Image of Hammer and Sickle

New Communist Party of Britain


One of the first acts of the Conservative, Liberal-Democratic coalition (Coalition) government was to attack welfare benefits through the Welfare Reform Act 2012. This act is nothing other than an attack on the working class and to put into law £18 billion of cuts to the social wage.

The Coalition government claims that the purpose of the act is “to simplify the benefits system in order to improve incentives to work” and advanced the proposition that the benefits system is too complex and has perverse incentives that make people decide not to work. It will introduce a Universal Credit which will replace housing benefits, tax credits, and income-related Jobseekers Allowance.

The system of allocating the social wage is in need of simplification so as to make it easier for people to claim the £16 billion of benefits that goes unclaimed every year. But the Coalition government’s idea of simplification is to make it more difficult for people to claim for less.

The act introduces tougher penalties to reduce fraud and error, which seemingly costs the country £1.5 billion annually. The supposed savings of £18 billion is dwarfed by the £25 billion tax breaks given to business or the accounting methods used by the ruling class to avoid paying £120 billion of tax each year.

The act will replace the Disability Living Allowance with the Personal Independence Payment, which is paid by the Department of Work and Pensions to disabled people - both in work and out of work - in recognition of the higher costs of living that disability causes. Almost certainly the payments will be cut in the process; much will be lost in the extra costs of administration and determining criteria of eligibility. Claiming will become more bureaucratic and difficult than it already is. It will also limit the payment of the Employment and Support Allowance (ESA) to a 12-month period.

For many the act will reduce housing benefits, by up to 25 per cent. It has been estimated that 32 per cent of existing Housing Benefit claimants will be affected. Already, eviction orders have risen significantly against tenants who are no longer able to afford their rents. Newham Council in east London has even approached a housing association in Stoke-on-Trent asking them to take 500 families who have been “priced out of London” by the Coalition government’s new cap.

Crisis loans and Community Care Grants will be replaced by council run schemes in April 2013

The risk of the Council Tax Benefit scheme will be passed to local councils along with a cut of 10 per cent in the Government grant. It will be up to local councils to decide how to administer the scheme and whether the 10 per cent cut will be absorbed by the council or whether recipients will be asked to make up the difference.

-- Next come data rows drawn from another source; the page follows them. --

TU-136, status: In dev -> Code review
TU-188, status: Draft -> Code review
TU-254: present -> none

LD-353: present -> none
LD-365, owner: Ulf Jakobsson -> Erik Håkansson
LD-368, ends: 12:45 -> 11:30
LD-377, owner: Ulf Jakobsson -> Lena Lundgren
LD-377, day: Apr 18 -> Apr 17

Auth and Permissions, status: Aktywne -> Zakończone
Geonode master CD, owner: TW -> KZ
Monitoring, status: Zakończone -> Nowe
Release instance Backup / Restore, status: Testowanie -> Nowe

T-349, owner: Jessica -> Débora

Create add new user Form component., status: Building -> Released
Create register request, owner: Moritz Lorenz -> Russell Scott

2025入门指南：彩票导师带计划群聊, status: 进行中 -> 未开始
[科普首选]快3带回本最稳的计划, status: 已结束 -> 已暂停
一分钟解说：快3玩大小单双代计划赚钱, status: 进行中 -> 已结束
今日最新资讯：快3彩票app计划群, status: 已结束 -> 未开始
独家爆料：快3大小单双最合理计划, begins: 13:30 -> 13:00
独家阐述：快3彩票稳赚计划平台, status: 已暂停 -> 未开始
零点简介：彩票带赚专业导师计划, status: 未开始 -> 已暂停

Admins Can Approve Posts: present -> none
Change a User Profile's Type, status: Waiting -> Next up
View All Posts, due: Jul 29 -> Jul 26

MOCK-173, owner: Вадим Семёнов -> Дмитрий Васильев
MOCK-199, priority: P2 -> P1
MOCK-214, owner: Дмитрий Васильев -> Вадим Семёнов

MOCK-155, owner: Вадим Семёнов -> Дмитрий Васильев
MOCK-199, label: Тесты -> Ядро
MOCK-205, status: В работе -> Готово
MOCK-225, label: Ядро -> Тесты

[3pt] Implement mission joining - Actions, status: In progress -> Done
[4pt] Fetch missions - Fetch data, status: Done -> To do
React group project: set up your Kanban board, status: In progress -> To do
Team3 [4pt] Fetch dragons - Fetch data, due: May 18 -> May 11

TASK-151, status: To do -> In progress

These changes are clearly part of the ruling class agenda to dismantle state welfare and return us to the Victorian days where paupers - the unemployed, elderly, sick, long-term disabled and unsupported single parents - were forced to claim benefit from their local parish or borough. The criteria for eligibility varied from one locality to another but boroughs were anxious not to be seen as generous because this would attract paupers from outside the area and create an extra burden on the rates. Claimants were often refused benefits if they tried to claim outside the parish or borough where they were born as local authorities tried to shift responsibilities from one to another.

Just three months after the Welfare Reform Act 2012 became law the Coalition government indicated that they will remove all housing benefits from those under the age of 25, put further limits on child benefit and introduce new curbs on what remains.

This will drive young people back into their parents’ homes, possibly leading to overcrowding, especially if the young people themselves are parents. Those who do not have parents or friends to go to are likely to end up on the streets, jeopardising their existing employment and any future job or education prospects.

Strictly speaking housing benefit and tax credits paid to people in work but on low incomes are not welfare benefits. Housing Benefit is paid, via the hapless tenants, to landlords and enables rents to be sustained way above the level a truly free market would create. The Housing Benefit bill to the taxpayer is truly enormous and should be reduced by capping rents, not benefits.

Tax credits paid to those in work allow employers to pay wages well below what a truly free market would permit. They should be abolished by raising wages to enable workers to live a tolerable life without recourse to taxpayer-funded top-ups. These credits subsidise the profits of employers at taxpayers’ expense.

Furthermore housing benefit and tax credits undermine working class unity by creating a situation where low-paid workers actually suffer a cut in total income when they win a pay rise through normal wage bargaining because these “benefits” are then withdrawn.

What the Coalition government never highlights is that Britain has one of the lowest levels of benefits in western Europe, with unemployment benefit of just £67.50 per week for those over 25 and £53.45 for those under 25. If, since 1979, unemployment benefit had increased in line with earnings it would be over £110 per week.

The New Communist Party must confront the ruling class face-on and help strengthen the labour movement so that the cuts to the social wage are reversed. This can be done by the Communists, socialists, trade unions, disability and pensioner organisations working together. Though the immediate demand must be to reverse the cuts and to extend the social wage there must be a political campaign led by the Party that demonstrates that the social wage can only become a permanent feature by workers taking state power.